El artículo 73 de la Ley 135 de 1943 dispone que la Sala puede suspender los efectos de un acto, resolución o disposición si, a su juicio, ello es necesario para evitar un perjuicio notoriamente grave.

La Sala entiende que cuando la norma arriba mencionada se refiere a un acto, incluye a todos aquellos actos de la Administración Pública sobre cuya legalidad ejerce el control la jurisdicción contencioso administrativa.
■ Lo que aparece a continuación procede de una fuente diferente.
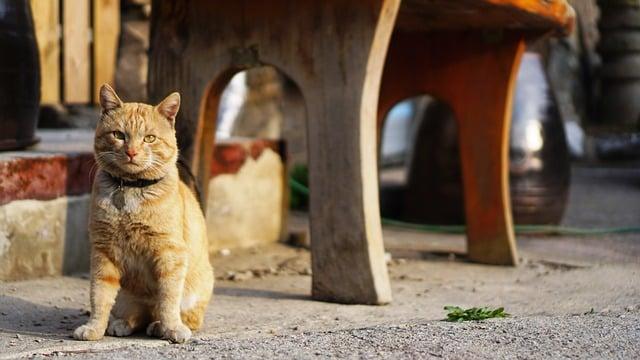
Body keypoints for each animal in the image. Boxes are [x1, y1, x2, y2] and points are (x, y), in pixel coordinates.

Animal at [72, 83, 212, 344]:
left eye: (149, 138)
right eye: (119, 135)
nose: (132, 152)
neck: (129, 189)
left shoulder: (170, 254)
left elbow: (167, 299)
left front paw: (171, 328)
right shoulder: (103, 252)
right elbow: (99, 297)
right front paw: (94, 328)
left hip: (196, 292)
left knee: (175, 315)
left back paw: (159, 326)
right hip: (126, 298)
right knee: (137, 314)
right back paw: (121, 324)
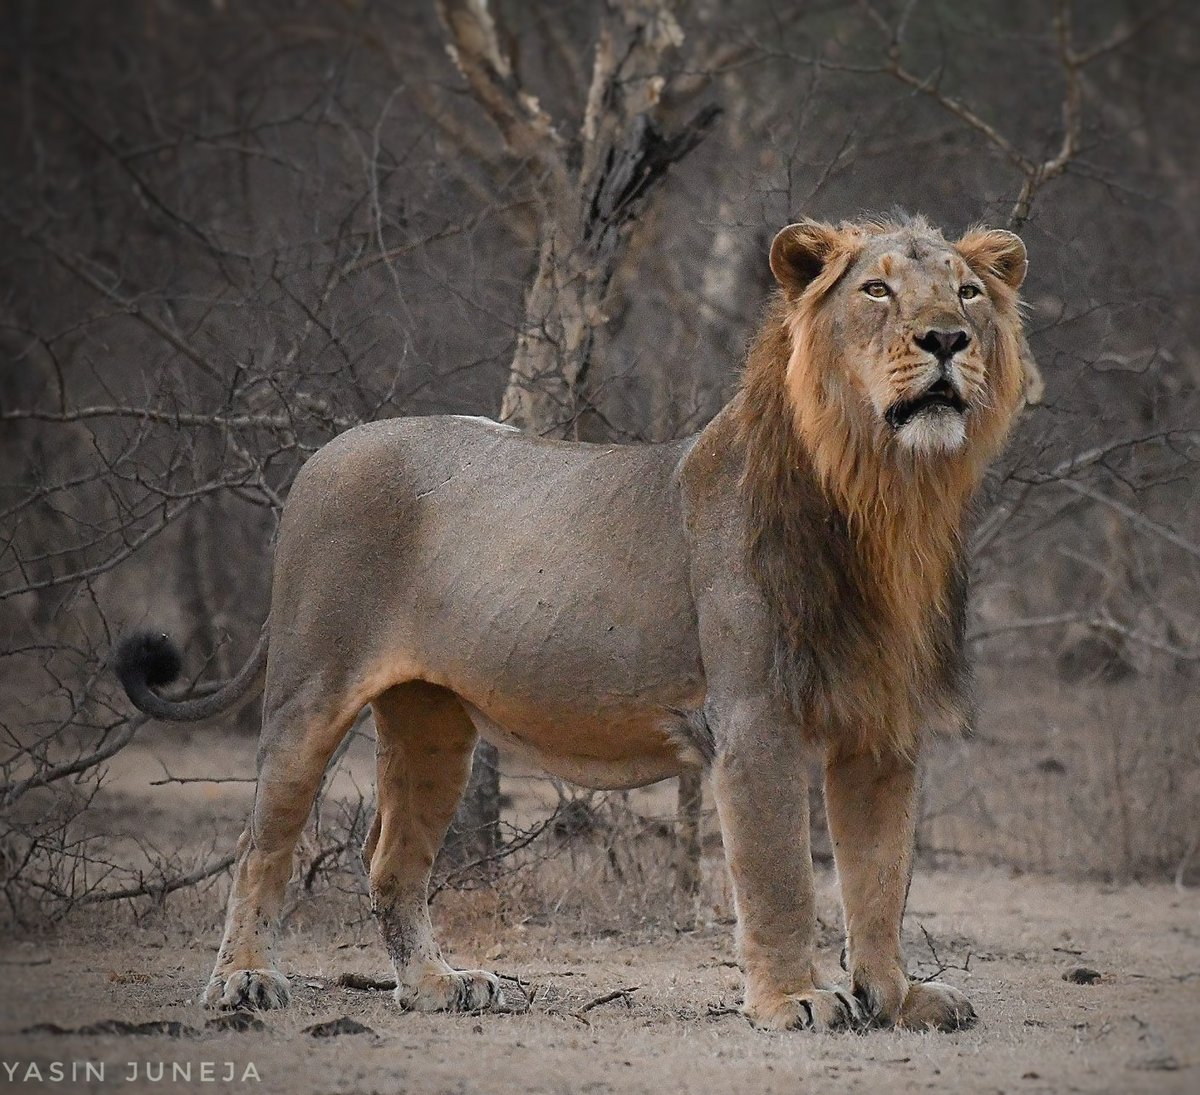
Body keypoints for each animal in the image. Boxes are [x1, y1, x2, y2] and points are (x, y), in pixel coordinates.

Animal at [117, 213, 1027, 1037]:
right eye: (876, 289)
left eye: (968, 292)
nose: (947, 339)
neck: (887, 498)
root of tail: (323, 451)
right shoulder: (754, 718)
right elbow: (781, 877)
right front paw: (794, 998)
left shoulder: (883, 729)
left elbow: (880, 879)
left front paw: (897, 998)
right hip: (311, 691)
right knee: (259, 848)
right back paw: (244, 981)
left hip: (432, 723)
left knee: (391, 861)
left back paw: (440, 986)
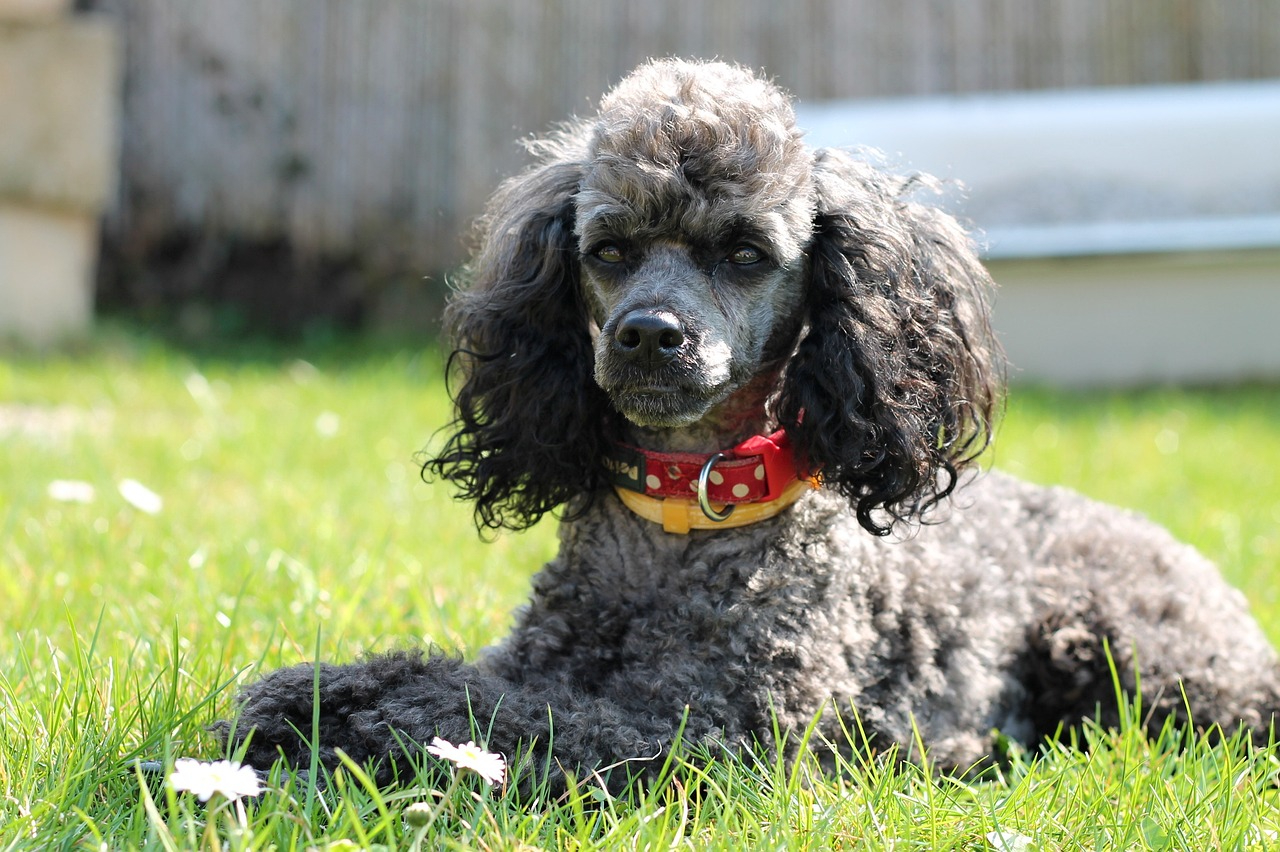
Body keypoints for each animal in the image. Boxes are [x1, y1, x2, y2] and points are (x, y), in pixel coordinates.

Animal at [222, 58, 1280, 788]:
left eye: (743, 252)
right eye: (608, 251)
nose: (650, 335)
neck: (683, 521)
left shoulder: (714, 732)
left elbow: (512, 715)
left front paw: (332, 710)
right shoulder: (546, 658)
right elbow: (488, 681)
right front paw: (323, 692)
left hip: (1153, 660)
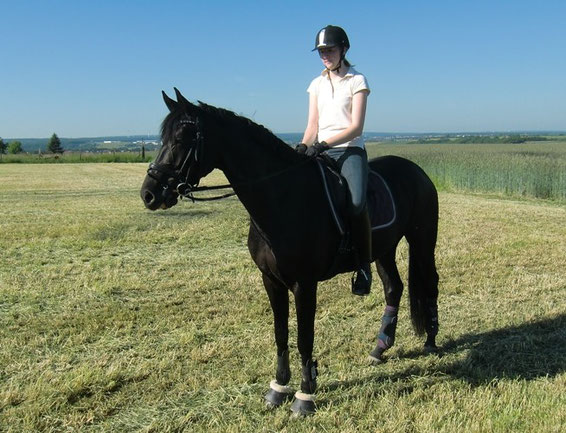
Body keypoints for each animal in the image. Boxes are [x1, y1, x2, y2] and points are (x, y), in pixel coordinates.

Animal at [140, 88, 442, 416]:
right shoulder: (271, 280)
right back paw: (379, 348)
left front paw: (305, 396)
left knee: (430, 283)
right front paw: (278, 388)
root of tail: (417, 171)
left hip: (423, 240)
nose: (149, 194)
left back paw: (431, 340)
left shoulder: (304, 284)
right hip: (384, 248)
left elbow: (304, 338)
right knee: (393, 288)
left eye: (183, 138)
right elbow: (281, 333)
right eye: (162, 138)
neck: (282, 198)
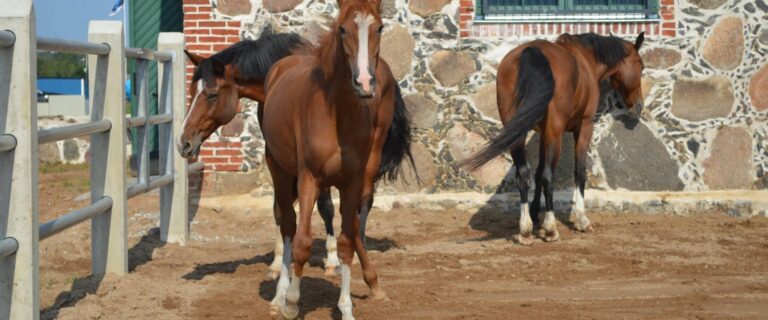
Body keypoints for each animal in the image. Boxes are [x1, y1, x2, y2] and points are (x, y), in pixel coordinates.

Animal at [179, 30, 414, 282]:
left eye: (212, 95)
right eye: (192, 92)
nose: (183, 143)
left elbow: (325, 206)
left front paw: (332, 259)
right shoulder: (279, 154)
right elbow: (280, 209)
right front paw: (277, 262)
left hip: (372, 151)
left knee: (364, 201)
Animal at [260, 0, 400, 318]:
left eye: (380, 27)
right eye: (343, 29)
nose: (364, 83)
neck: (338, 115)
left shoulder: (351, 182)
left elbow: (347, 241)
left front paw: (346, 308)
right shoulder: (309, 179)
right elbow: (302, 242)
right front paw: (291, 303)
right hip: (280, 170)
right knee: (288, 226)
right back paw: (279, 295)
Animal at [464, 31, 644, 245]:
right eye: (641, 66)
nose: (639, 105)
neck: (585, 59)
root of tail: (531, 51)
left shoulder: (543, 134)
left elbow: (537, 173)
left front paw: (535, 215)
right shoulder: (584, 127)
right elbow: (578, 172)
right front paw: (581, 220)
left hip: (520, 132)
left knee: (524, 173)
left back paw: (525, 229)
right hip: (555, 133)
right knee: (549, 176)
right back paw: (551, 229)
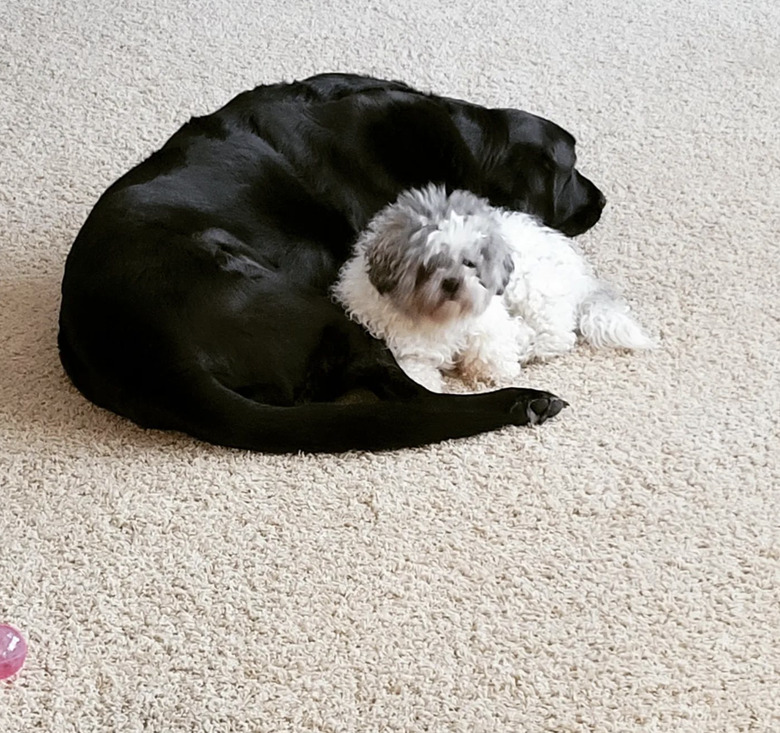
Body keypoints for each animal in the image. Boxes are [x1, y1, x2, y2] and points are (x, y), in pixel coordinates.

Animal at [59, 74, 608, 452]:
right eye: (570, 170)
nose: (602, 200)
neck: (464, 145)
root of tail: (158, 358)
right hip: (321, 311)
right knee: (407, 395)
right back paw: (524, 400)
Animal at [332, 186, 656, 392]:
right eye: (429, 265)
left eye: (469, 262)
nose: (453, 282)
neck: (440, 317)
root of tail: (581, 275)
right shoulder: (407, 349)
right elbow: (418, 372)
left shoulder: (487, 320)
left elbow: (489, 347)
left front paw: (496, 371)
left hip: (532, 290)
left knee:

Así, como lo señala el tratadista español José Antonio García-Trevijano, “queda claro, por tanto, que bajo la denomina­ción actos de la administración, se incluyen todos los que emanan de ella, cualquiera que sea su naturaleza, y que los administrativos son, dentro de aquéllos, una especie determinada por la actuación en faceta jurídico- pública” (Los Actos Administrativos, Editorial Civitas, Madrid, 1986, pág. 44).

Para los efectos de la norma arriba citada la palabra acto se refiere a actos de la Administración Pública de competencia de esta Sala e incluye tanto a los actos administrativos strictu con respecto a los cuales un gran sector de la doctrina enfatiza su carácter unilateral (Georges Vedel y Pierre Delvolvé, Droit Administratif,  Presses Universitaires de France, Tomo I, Undécima Edición, París, 1990, págs. 235 y siguientes), y además incluye a los contratos administrativos en los que en cambio “concurren dos voluntades si se trata de un contrato con el Estado, se perfeccionan con el acuerdo de la voluntad de la administración y del contratista particular”, (Gustavo Penagos. El Acto Administrativo, Ediciones Librería del Profesional, Tomo I, Cuarta Edición, Bogotá, 1987, pág.311). Pero, si lo esencial es que el acto esté sujeto al Derecho Administrativo y a la jurisdicción contencioso-administrativa para que se considere acto administrativo, entonces, como sostienen de Laubadére, Venezia y Gaudemet, tanto el acto unilateral como el contrato administrativo son actos administrativos (op.cit.pág.495).

Lo importante en esta materia, como ha señalado Fernando Garrido Falla, catedrático de Derecho Administrativo de la Universidad de Madrid, es “encontrar el conjunto de actos sometidos al régimen jurídico administrativo… pues unos y otros están sometidos a los dos principios fundamentales del régimen jurídico administrativo: sumisión a la Ley y a las normas jerárquicamente superiores y posibilidad de una fiscalización jurisdiccional para hacer efectiva dicha sumisión” (Tratado de Derecho Administrativo, Volumen I, Undécima Edición, Editorial Tecnos, Madrid, 1989, pág. 384).

Auto de 25 de agosto de 1992. Caso: Contralor General de la República c/ Consejo de Gabinete y Ministerio de Hacienda y Tesoro. Registro Judicial, agosto de 1992, p. 118.